● **Problem description**
Transcribe the passage from the Hoşap Castle text below, between "The former town" and "seen in stretches.", inclusive.

● **Document text**
Medieval castle in Eastern Anatolia, Turkey

Hoşap Castle (Hoşap kalesi, Kela Xoşebê, Խոշաբ բերդ) is a large 17th-century castle located in the village of Hoşab, Gürpınar District, Van, Turkey. It is at a distance of approximately 50 km to the city center of Van.

== History ==
The castle was built upon the foundations of a medieval Armenian fortress, preceded by an Urartian stronghold, with the eastern stretches and towers preserving the layout of the original Armenian structure. The Armenian structure had only two walls, one located near the keep and one at the present-day intermediate walls. Most of the surviving masonry, including the entrance tower and outer walls, was built or rebuilt in 1649 by Sarı Süleyman Bey, chief of the Kurdish Mahmudi tribe. The Mahmudi tribe which occupied the fortress of Hoşap were originally of Yezidi origin and migrated to the region from the Jazira Region. Hoşap means "fresh water" in Persian. The fortress received its name from the river of the same name. It was mentioned by 13th century Arab chronicler Yakut by the name Khavshab in the Ashevatsyats province of Vaspurakan.

The former town of Hoşap lay on the flat ground north of the castle rock and in the enclosed space on the opposite side of the castle from the road; the present village extends into this space. The town was defended at one corner by the castle and elsewhere by a wall, which originally started from the ends of the castle’s two cliffs. Built of mud, and toothed with the remains of mud battlements, the wall of the early Ottoman period can still be seen in stretches.

● **Data extracts**

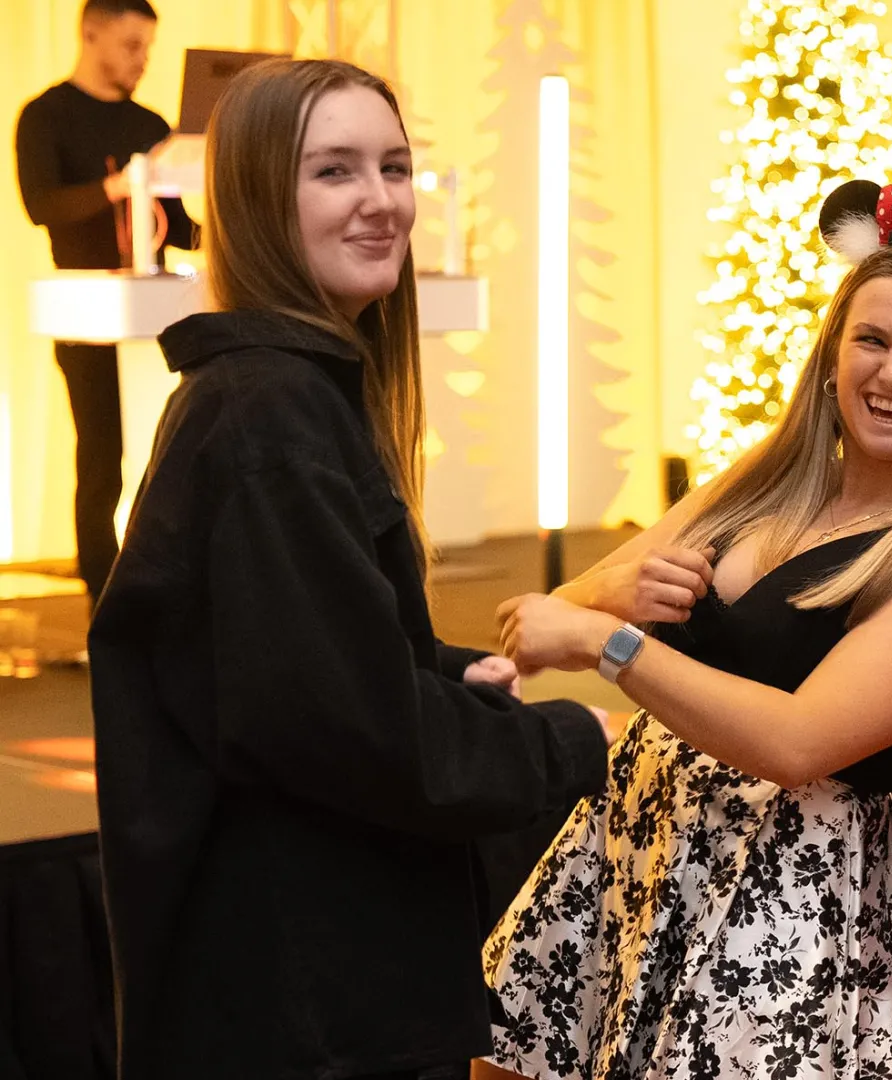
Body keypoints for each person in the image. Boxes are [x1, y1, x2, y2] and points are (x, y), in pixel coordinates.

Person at [86, 59, 616, 1080]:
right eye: (334, 171)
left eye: (394, 167)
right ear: (255, 198)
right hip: (295, 1003)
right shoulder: (268, 415)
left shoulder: (287, 396)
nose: (381, 201)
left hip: (309, 984)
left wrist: (435, 668)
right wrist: (563, 742)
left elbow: (285, 658)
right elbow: (349, 729)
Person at [479, 138, 892, 1080]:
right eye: (873, 340)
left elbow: (798, 742)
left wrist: (612, 642)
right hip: (630, 844)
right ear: (832, 353)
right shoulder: (759, 481)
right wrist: (605, 596)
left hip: (785, 897)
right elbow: (541, 624)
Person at [14, 0, 199, 606]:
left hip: (156, 308)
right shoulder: (44, 116)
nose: (142, 60)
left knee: (176, 446)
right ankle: (104, 595)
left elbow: (177, 226)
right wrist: (118, 186)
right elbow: (42, 205)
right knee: (101, 456)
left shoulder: (150, 124)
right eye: (130, 45)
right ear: (90, 34)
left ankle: (171, 581)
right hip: (83, 307)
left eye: (148, 47)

● **Result for this task**
The former town of Hoşap lay on the flat ground north of the castle rock and in the enclosed space on the opposite side of the castle from the road; the present village extends into this space. The town was defended at one corner by the castle and elsewhere by a wall, which originally started from the ends of the castle’s two cliffs. Built of mud, and toothed with the remains of mud battlements, the wall of the early Ottoman period can still be seen in stretches.